Lisa pointed out that Neil Gaiman had a huge article in his blog today on writers and agenting, and that he sited Teresa Nielsen Hadyn’s advice. I wanted to copy all that information in here for myself so, when the time is right, I can read up on this.
I so wanted to be able to handle all this writer stuff off to someone else, so I could just write. Feh.
1. If you’re writing fiction, the True Secret Answer is “get an
offer.” If you’ve got an offer, you can get an agent. If you don’t
have an offer, you don’t want the kind of agent you’re likely to get.

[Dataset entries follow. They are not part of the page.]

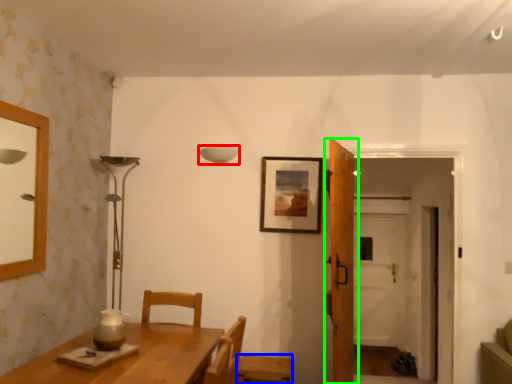
Question: Considering the real-world distances, which object is closest to lamp (highlighted by a red box)? chair (highlighted by a blue box) or door (highlighted by a green box).

Choices:
 (A) chair
 (B) door

Answer: (B)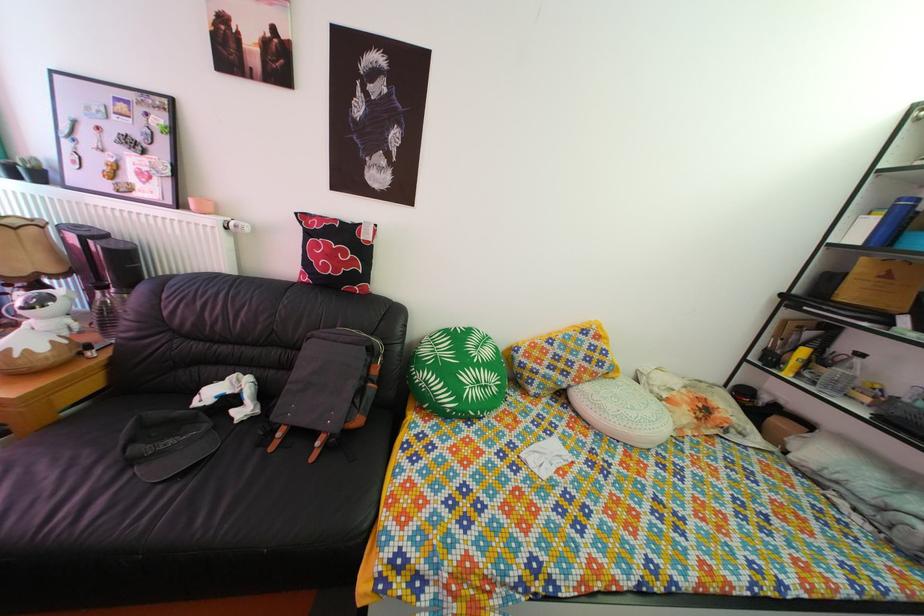
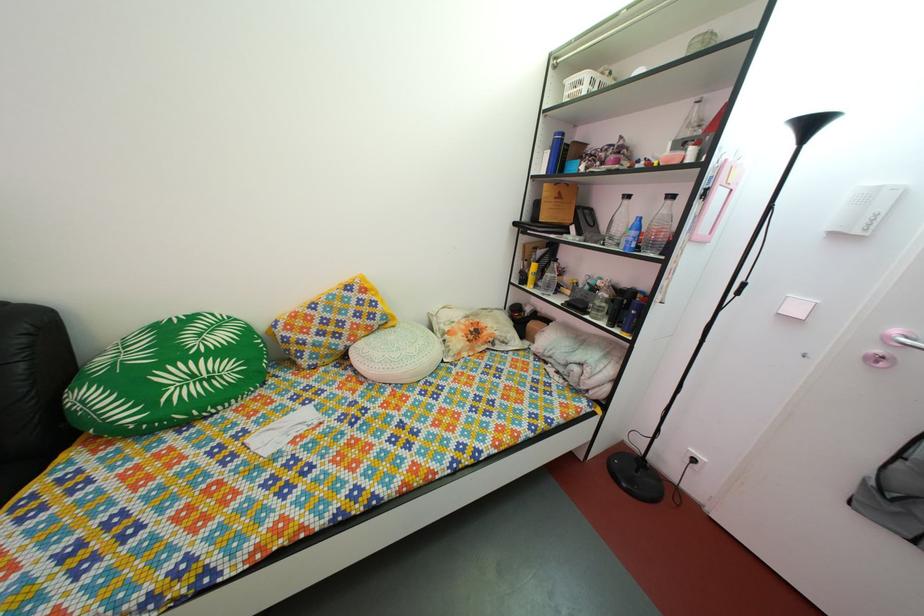
Locate, in the second image, the point that corresponds to the point at 803,373 in the first image.

(540, 286)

a. If you’re good enough to get published, having an agent may prove
helpful. If you aren’t (yet), you definitely don’t want the kind of
agent you’re going to get.
i. There is no substitute for writing a book that people want to buy
and read. If you can do that, you can get published. If you can’t, no
clever workaround will help, because we can’t force people to buy and
read books they don’t like.
b. Some ways you might get an agent without getting an offer: Be
obviously and extraordinarily good. Sell a lot of short stories. Have
some other seriously hot credentials.
2. Don’t start by looking for an agent. Do your research first. Start
by learning about agents, submissions, publishing houses, the
industry, et cetera. Note: This is a huge subject.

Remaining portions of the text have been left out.